— PASSAGE CHOISI —

● ● ● ● ● ● ●

Le Gabon demeure plongé dans une sidération douloureuse depuis la disparition tragique du jeune Cameron Loko, un drame qui a ravivé les blessures profondes d’une nation déjà éprouvée par trop de deuils inexpliqués. Face à l’émotion collective et à la colère sourde qui monte des profondeurs du corps social, le président de la République, Brice Clotaire Oligui Nguema, est enfin sorti de son silence, ce mardi 22 décembre 2025, à travers une déclaration solennelle publiée sur sa page Facebook officielle.
Dans sa déclaration, le président de la République a détaillé les premières mesures prises par les autorités compétentes : « Les services concernés ont reçu des instructions claires pour faire toute la lumière sur ces actes ignobles. Quatre présumés auteurs ont été identifiés et placés en garde à vue dans l’affaire Cameron Loko. Les investigations se poursuivent avec rigueur afin d’établir l’ensemble des responsabilités. »
Puis, dans un avertissement sans équivoque, il a martelé : « La justice ira jusqu’au bout. L’État sera sans pitié face à ceux qui s’en prennent à nos enfants. » Des mots lourds, destinés à rassurer une opinion publique en colère, mais aussi à signifier que nul ne sera au-dessus de la loi, quels que soient son statut, ses réseaux ou ses protections.

● ● ● ● ● ● ●

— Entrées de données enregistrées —

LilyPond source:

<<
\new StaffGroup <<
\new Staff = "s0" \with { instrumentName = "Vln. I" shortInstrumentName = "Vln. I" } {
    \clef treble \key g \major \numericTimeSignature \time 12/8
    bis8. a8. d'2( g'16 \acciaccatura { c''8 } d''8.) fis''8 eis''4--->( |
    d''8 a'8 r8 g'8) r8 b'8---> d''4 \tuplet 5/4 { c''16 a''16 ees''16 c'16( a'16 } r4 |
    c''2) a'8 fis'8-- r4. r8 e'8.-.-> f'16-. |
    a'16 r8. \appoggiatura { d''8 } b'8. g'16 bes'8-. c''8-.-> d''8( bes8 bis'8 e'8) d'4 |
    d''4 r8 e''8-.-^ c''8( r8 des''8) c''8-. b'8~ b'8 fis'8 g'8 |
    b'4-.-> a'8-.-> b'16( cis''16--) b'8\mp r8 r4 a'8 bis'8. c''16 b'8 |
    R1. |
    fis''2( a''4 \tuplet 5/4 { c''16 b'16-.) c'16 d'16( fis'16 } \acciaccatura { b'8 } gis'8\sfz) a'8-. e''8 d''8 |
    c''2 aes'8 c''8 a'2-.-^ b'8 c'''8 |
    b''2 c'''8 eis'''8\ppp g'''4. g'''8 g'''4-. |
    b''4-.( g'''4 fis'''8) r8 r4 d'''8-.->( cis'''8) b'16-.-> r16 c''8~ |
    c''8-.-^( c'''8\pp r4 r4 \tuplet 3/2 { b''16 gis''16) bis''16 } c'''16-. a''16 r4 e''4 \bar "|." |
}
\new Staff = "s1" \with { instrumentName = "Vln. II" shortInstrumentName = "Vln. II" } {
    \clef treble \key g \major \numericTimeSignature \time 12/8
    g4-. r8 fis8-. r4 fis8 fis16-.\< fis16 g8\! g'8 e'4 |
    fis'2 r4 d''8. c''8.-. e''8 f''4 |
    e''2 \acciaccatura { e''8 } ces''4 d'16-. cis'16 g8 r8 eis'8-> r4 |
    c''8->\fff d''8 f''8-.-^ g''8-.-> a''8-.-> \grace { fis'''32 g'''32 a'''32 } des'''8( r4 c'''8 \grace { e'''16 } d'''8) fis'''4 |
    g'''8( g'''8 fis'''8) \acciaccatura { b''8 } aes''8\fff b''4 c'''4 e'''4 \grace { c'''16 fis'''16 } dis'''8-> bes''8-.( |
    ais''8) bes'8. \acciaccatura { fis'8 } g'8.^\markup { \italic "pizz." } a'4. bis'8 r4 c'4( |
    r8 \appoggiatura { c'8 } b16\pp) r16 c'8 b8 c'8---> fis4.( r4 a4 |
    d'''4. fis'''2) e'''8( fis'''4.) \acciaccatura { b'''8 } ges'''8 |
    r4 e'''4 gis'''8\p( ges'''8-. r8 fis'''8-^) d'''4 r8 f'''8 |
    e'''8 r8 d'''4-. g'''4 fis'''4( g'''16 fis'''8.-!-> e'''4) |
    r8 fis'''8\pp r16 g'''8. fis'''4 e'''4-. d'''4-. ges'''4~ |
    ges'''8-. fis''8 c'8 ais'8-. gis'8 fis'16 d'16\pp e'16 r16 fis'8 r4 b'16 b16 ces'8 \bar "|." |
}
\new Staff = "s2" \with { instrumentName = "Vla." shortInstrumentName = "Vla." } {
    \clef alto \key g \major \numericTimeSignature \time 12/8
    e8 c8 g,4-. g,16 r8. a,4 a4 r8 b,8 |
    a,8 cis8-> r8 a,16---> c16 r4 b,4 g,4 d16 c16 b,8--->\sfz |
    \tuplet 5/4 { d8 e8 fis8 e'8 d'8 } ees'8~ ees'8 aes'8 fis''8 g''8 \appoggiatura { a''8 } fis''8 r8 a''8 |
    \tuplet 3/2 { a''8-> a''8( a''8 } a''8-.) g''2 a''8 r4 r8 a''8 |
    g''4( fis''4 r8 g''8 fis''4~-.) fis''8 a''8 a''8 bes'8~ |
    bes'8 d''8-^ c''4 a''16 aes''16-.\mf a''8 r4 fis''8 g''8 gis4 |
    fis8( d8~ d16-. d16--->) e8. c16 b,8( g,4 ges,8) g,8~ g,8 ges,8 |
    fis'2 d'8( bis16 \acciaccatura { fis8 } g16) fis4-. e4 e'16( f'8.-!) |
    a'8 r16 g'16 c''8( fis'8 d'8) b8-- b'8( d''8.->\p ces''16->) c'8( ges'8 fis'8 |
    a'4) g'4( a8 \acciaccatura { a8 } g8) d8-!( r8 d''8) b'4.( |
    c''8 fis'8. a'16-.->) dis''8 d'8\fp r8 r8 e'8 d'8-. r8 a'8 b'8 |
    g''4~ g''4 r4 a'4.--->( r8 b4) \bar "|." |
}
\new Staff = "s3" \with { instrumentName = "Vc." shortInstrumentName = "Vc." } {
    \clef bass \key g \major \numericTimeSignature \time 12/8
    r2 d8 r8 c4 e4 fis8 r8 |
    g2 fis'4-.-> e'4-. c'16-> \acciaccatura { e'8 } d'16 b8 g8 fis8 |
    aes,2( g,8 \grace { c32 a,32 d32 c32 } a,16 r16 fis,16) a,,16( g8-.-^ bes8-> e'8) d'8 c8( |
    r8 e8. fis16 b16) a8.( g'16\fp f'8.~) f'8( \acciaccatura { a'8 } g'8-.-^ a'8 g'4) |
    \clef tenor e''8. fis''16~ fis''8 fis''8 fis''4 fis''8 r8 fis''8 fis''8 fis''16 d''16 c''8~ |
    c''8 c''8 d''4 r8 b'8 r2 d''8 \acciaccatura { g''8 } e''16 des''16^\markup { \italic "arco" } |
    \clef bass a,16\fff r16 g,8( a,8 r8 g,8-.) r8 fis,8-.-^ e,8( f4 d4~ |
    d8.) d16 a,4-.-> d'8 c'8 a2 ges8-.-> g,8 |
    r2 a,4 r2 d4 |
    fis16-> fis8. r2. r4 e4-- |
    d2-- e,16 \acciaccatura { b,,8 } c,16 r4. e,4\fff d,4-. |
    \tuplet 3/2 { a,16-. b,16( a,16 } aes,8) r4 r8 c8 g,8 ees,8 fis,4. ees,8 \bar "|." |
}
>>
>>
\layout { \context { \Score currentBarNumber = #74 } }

● ● ● ● ● ● ●

— ACTIVITÉS —
1. Relevez chaque phrase que l'article sur l'affaire Cameron Loko cite entre guillemets.
2. Poursuivez l'article sur l'affaire Cameron Loko après sa dernière phrase.

— RÉPONSES DONNÉES —
1.
- Les services concernés ont reçu des instructions claires pour faire toute la lumière sur ces actes ignobles.
- Quatre présumés auteurs ont été identifiés et placés en garde à vue dans l'affaire Cameron Loko.
- Les investigations se poursuivent avec rigueur afin d'établir l'ensemble des responsabilités.
- La justice ira jusqu'au bout.
- L'État sera sans pitié face à ceux qui s'en prennent à nos enfants.

2.
Colère populaire et exigence de rupture
Dans un pays lassé par la répétition de tragédies similaires, la frustration est palpable. Les populations, échaudées par des précédents où les commanditaires présumés échappaient à toute poursuite, attendent désormais des actes concrets. Beaucoup espèrent que, cette fois-ci dans l’affaire Cameron Loko, les responsabilités seront établies jusqu’au sommet, sans écrans de fumée ni arrangements obscurs.
La référence implicite aux procès récents ayant éclaboussé l’ancien régime nourrit l’espoir que les puissants, longtemps protégés, puissent enfin répondre de leurs actes devant la justice et faire, eux aussi, la une des médias, non comme intouchables, mais comme justiciables.